Yes: Black Lives Matter (3)

#SayTheirNames

Black lives lost are swept up in the busy-ness of life: a sad shake of the head, a purse of the lips (“He should have known better than to pull out his phone/ run at night/ hit a cop/ drive there/ live…”) before the name fades. But the entire planet now knows the name George Floyd, whose “counterfeit $20 bill” death beneath a white knee may have triggered, at last, the world’s revulsion against that knee. Then mere days later Rayshard Brooks, instead of being told to walk home and sober up, ended up shot. As Breonna Taylor, instead of being handed a search warrant, was invaded and shot.  As Ahmaud Arbery was shot for being out for a jog. As Freddie Gray was slammed to death five years ago, in a police van. As Walter Scott was shot in a park over a broken tail light, also in 2015. As Eric Garner was choked to death for selling individual cigarettes in 2014. As Trayvon Martin was shot for being a teenager in a hoodie in 2012. As in 1955, Emmett Till, another teenager, was brutally lynched for speaking to a white girl.  As in 1895, Emmett Divers was taken from his jail cell—

In 1619, Antonio” and “Isabella” “Tucker arrived in what would become the United States. Their actual names, those they were given at birth in what is now Angola, are lost in time.  Antonio and Isabella may have been kidnapped and enslaved, or their presence may have been more voluntary—their status as “indentured servants” during that era makes the distinction less than clear. Certainly their son, William, was born a free man, and not every Black person in those early days was enslaved—some were landowners, and even owned slaves themselves, as plantations grew and intensive labor was needed.

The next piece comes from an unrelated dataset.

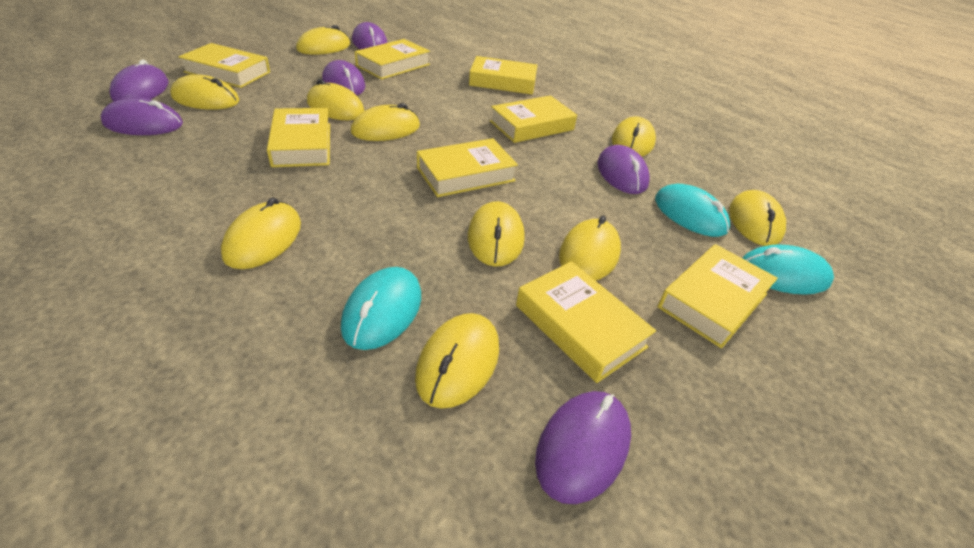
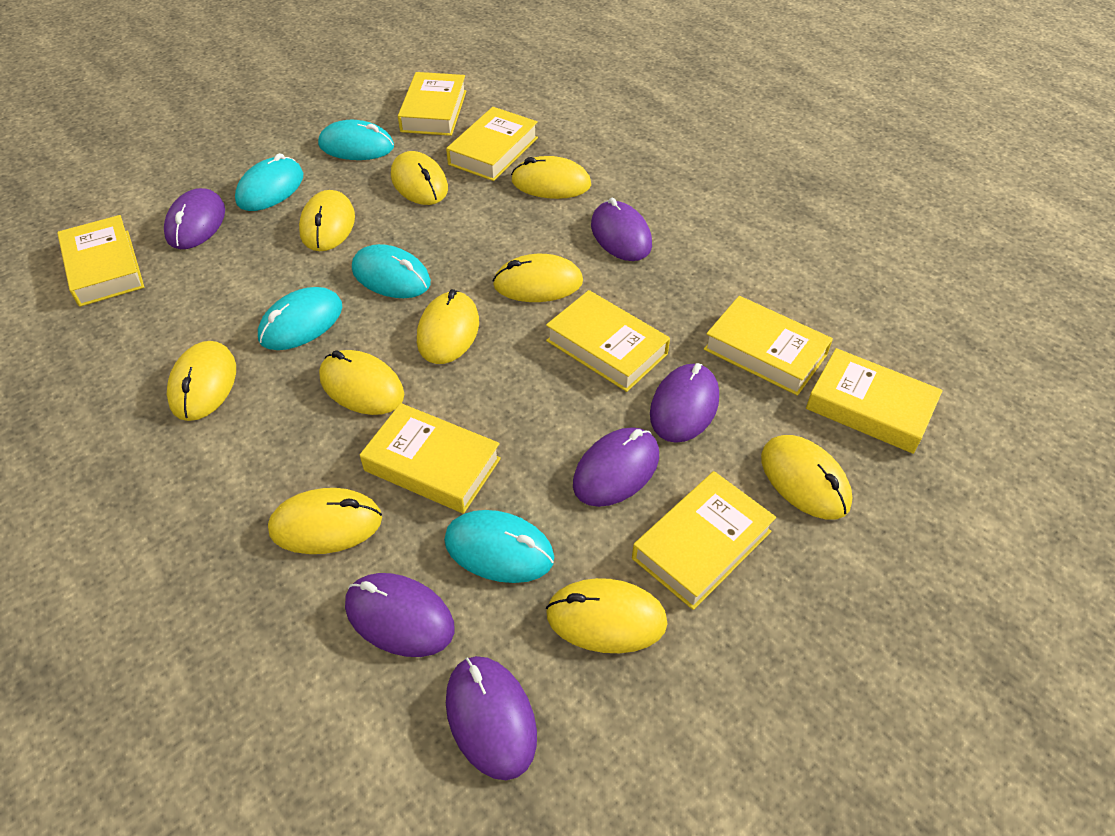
turquoise mouse: 3 -> 5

The “Tuckers” were not lynched or shot: that response to perceived Black transgressions grew up after their time, when laws and institutions reinforced the cruelty of the slave economy—when the sugar/rum/slave trading triangle became a direct back-and-forth between Africa and the New World.

This is an animated history of the slave trade. Every dot represents an entire shipload of men and women ripped from their homes.  That endless stream of dots into the Caribbean bears testimony to the short lives of those working on sugar plantations. The dots hitting America’s coastline carried men and women from whom George and Breonna, Freddie and Eric, Trayvon and Emmett and all the other victims, named and nameless, descended.

And as I say the names Antonio, Isabella, and William, I have to wonder how early this country might have chosen a different path to walk down.